O cinema nordestino é essencial para visibilizar a realidade da região e também para construir novas representações sociais. Filmes recentes como “Bacurau” e “A Vida Invisível” , ambos de 2019, apontam para a importância do Nordeste no circuito nacional, mas o processo de produção ainda é, em sua maioria, excludente para as cineastas. Sem a presença de mulheres por trás das câmeras, as histórias perdem a potencialidade e a riqueza narrativa proporcionada pela diversidade.

Segundo o levantamento da Agência Nacional do Cinema (Ancine) de 2016, apenas 19,7% das produções comerciais nacionais tinham sido dirigidas por mulheres, sendo nenhuma dessas obras dirigidas ou roteirizadas por mulheres negras. Na região nordeste do país esse desafio é mais acentuado. Esse é o entendimento da realizadora audiovisual e artista multidisciplinar, Kalor Pacheco. “Por estar fora do eixo e haver ainda menos produções sendo patrocinadas do que Rio de Janeiro e São Paulo, o acesso fica ainda mais restrito. Não só para as mulheres, mas, sobretudo, para a população racializada, empobrecida e dissidente sexual e de gênero”, avalia.

Nesse contexto, a cineasta aponta a organização entre associações, grupos e coletivos feministas como facilitadoras para a inserção de mais mulheres na cadeia produtiva do audiovisual, sobretudo em espaços de decisão nas equipes. Kalor, por exemplo, faz parte dos coletivos Nacional Trovoa, CARNI – Coletivo de Arte Negra e Indígena, Negritude do Audiovisual Pernambuco e Nyama – Animação Negra no Continente Africano e Diáspora.

Na Paraíba, a UMA – União das Mulheres do Audiovisual Paraibano é uma dessas organizações. No 14º Fest Aruanda, em 2019, esse grupo foi responsável por articular, junto à organização do evento, o painel “Mulheres Por Trás das Câmeras” e a sessão “Mostra Paraíba, Feminina!”.

---

• [Lista de atividades]
[a] Diga se cada afirmação abaixo está de acordo com o trecho sobre o cinema nordestino. Para cada uma, responda sim ou não e cite as palavras do trecho que decidem a resposta. (i) Segundo a Ancine, em 2016 menos de um quinto das produções comerciais nacionais tinha sido dirigido por mulheres. (ii) “Bacurau” e “A Vida Invisível” foram lançados em anos diferentes. (iii) A UMA articulou o painel “Mulheres Por Trás das Câmeras” no 14º Fest Aruanda.
[b] Prossiga com o trecho sobre o cinema nordestino a partir da última frase apresentada.

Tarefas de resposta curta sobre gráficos

---

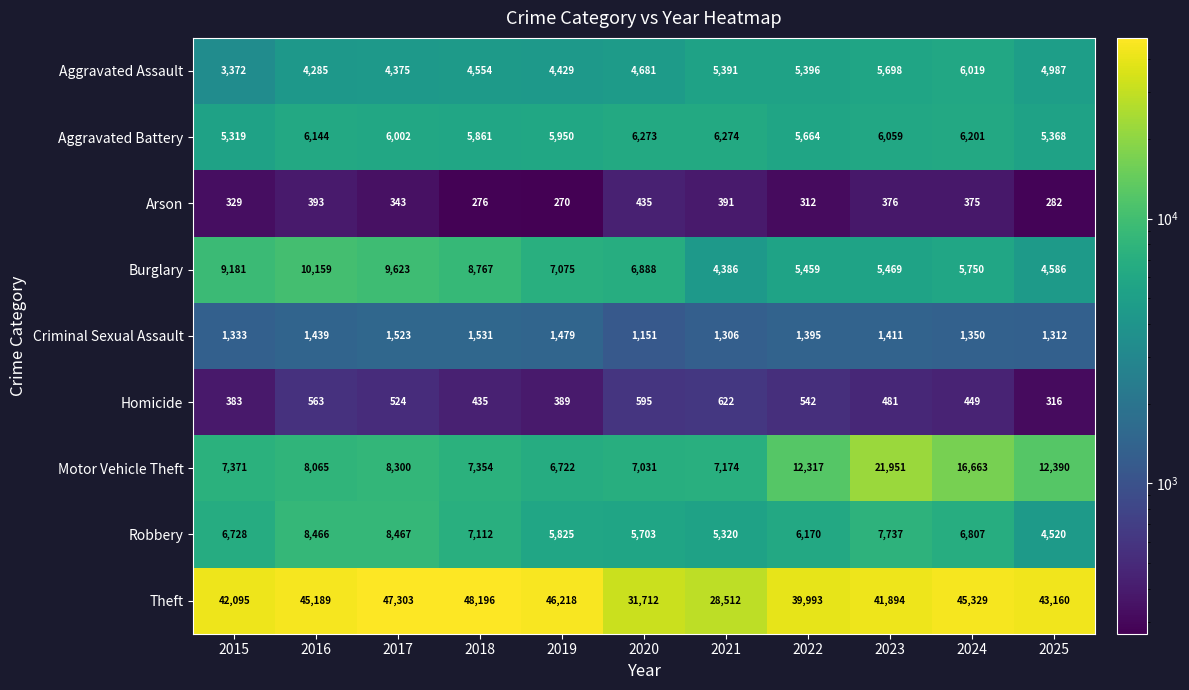

At which category is the sum across all series the highest?

2023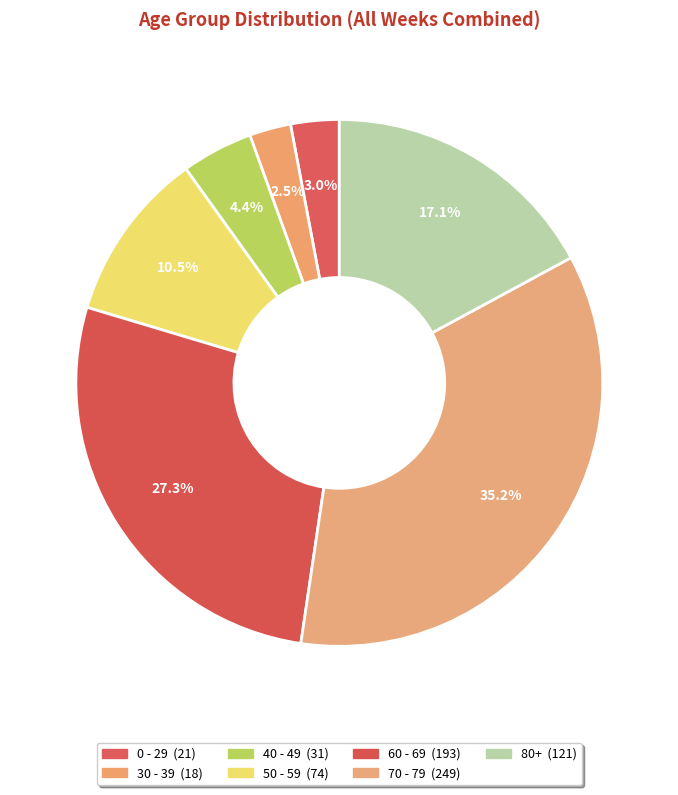

Does any single category account for the majority?

No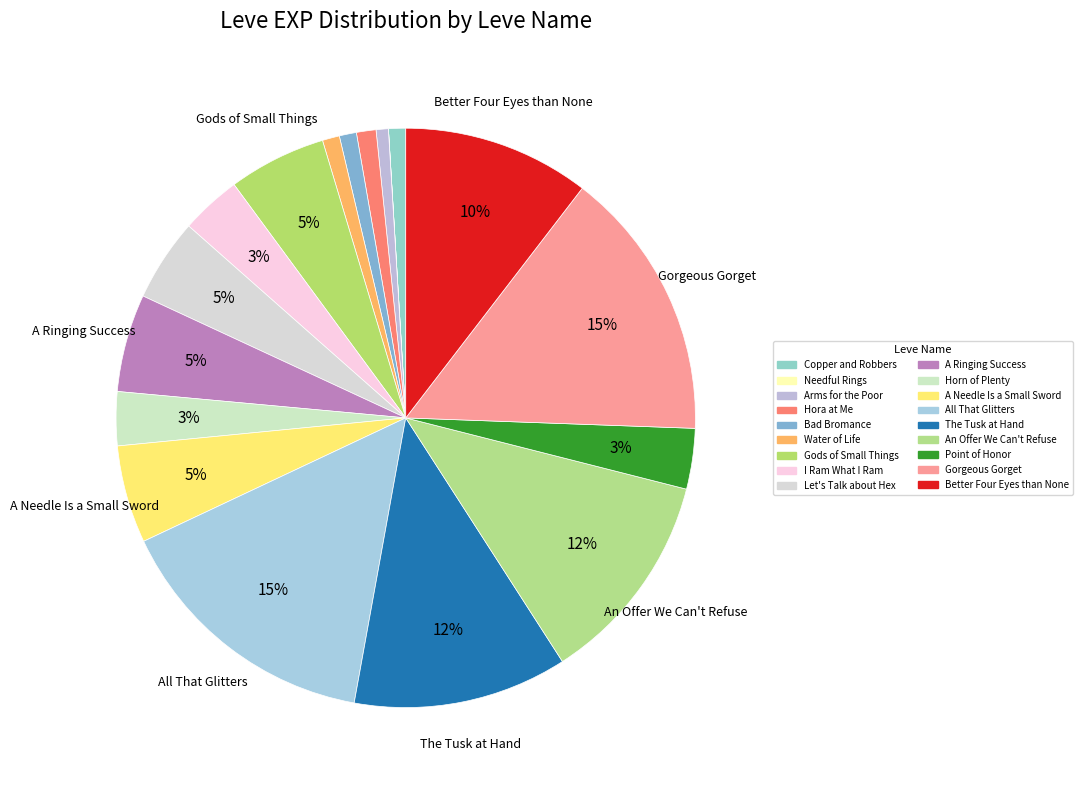

Is it true that Let's Talk about Hex is 5% of the pie?

True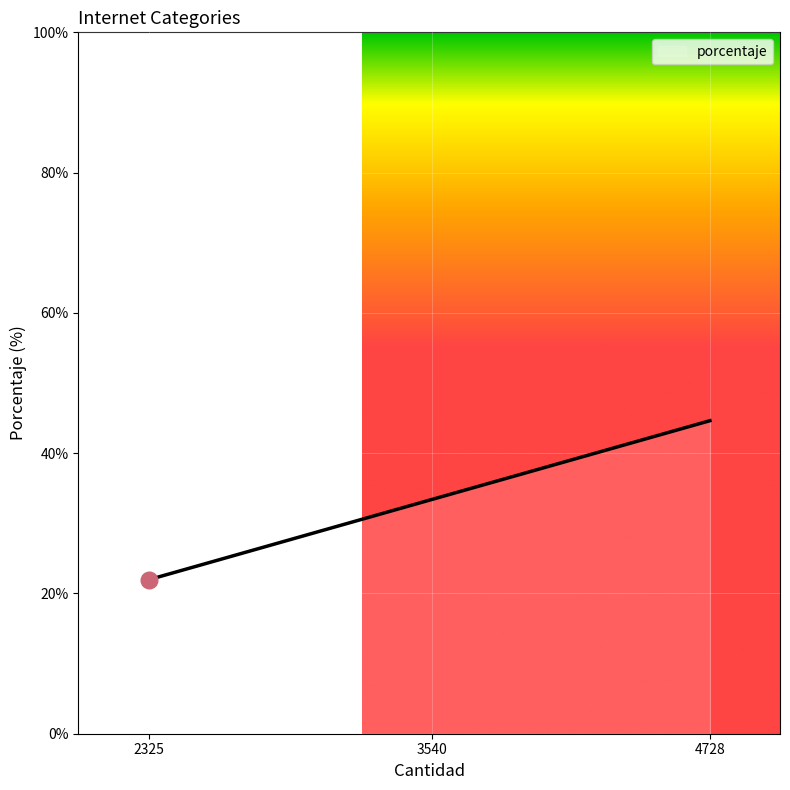

What is the sum of the values at 4728 and 3540?

78.1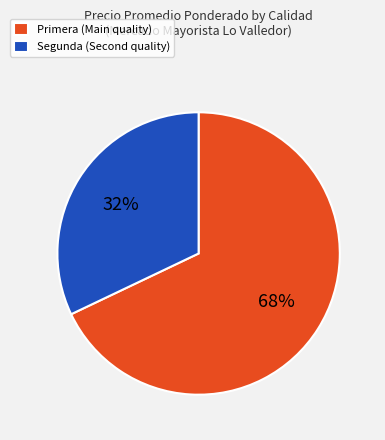

The Primera slice represents 1% of the pie. True or false?

False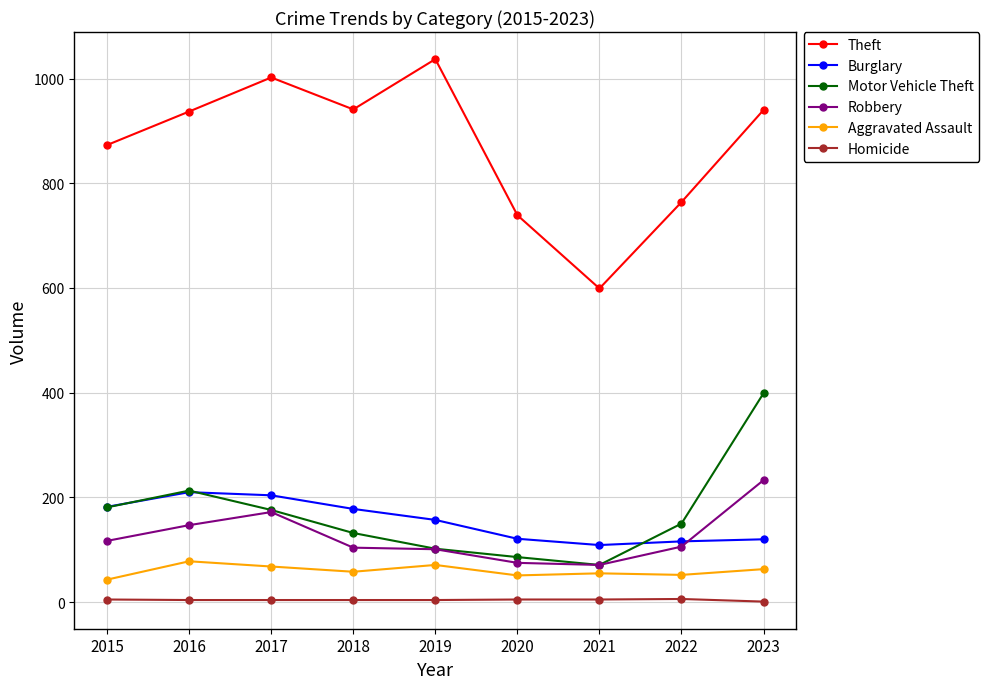

What is the value of the Theft point at the 7th from the left?

599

---

• [Lista de respostas]
[a]
(i) Sim: “apenas 19,7% das produções comerciais nacionais tinham sido dirigidas por mulheres”.
(ii) Não: “ambos de 2019”.
(iii) Sim: “esse grupo foi responsável por articular, junto à organização do evento, o painel “Mulheres Por Trás das Câmeras””.

[b]
Contudo, na ocasião, a mesa formada pelas realizadoras audiovisuais Luísa Lusvarghi, Ana Bárbara, Pattrícia de Aquino, Vânia Perazzo, Ana Isaura, Cristiane Fragoso e Virgínia de Oliveira teve um grande atraso no horário previsto, deixando as cineastras apreensivas diante da falta de observância e respeito aos horários das atividades.

“A sensação que tivemos era a de que não havia sido dedicada muita importância à temática que considerávamos, e que consideramos ainda, como super relevante, que é a necessidade premente de se debater o papel feminino no cinema paraibano, buscando corrigir distorções e ampliar a nossa participação em todas as funções da pré-produção, produção e pós-produção audiovisual”, explana Virgínia de Oliveira.

Apesar desse episódio, o Fest Aruanda tem proporcionado discussões de gênero com o objetivo de divulgar a produção feminina no nordeste. Na edição de 2020, uma das homenageadas foi Vania Perazzo, que recebeu o Troféu Aruanda pelo Conjunto da Obra e Pioneirismo Feminino no Cinema Paraibano. Perazzo foi a primeira mulher a dirigir um longa-metragem na Paraíba e mantém uma produção cinematográfica ativa desde a década de 1980.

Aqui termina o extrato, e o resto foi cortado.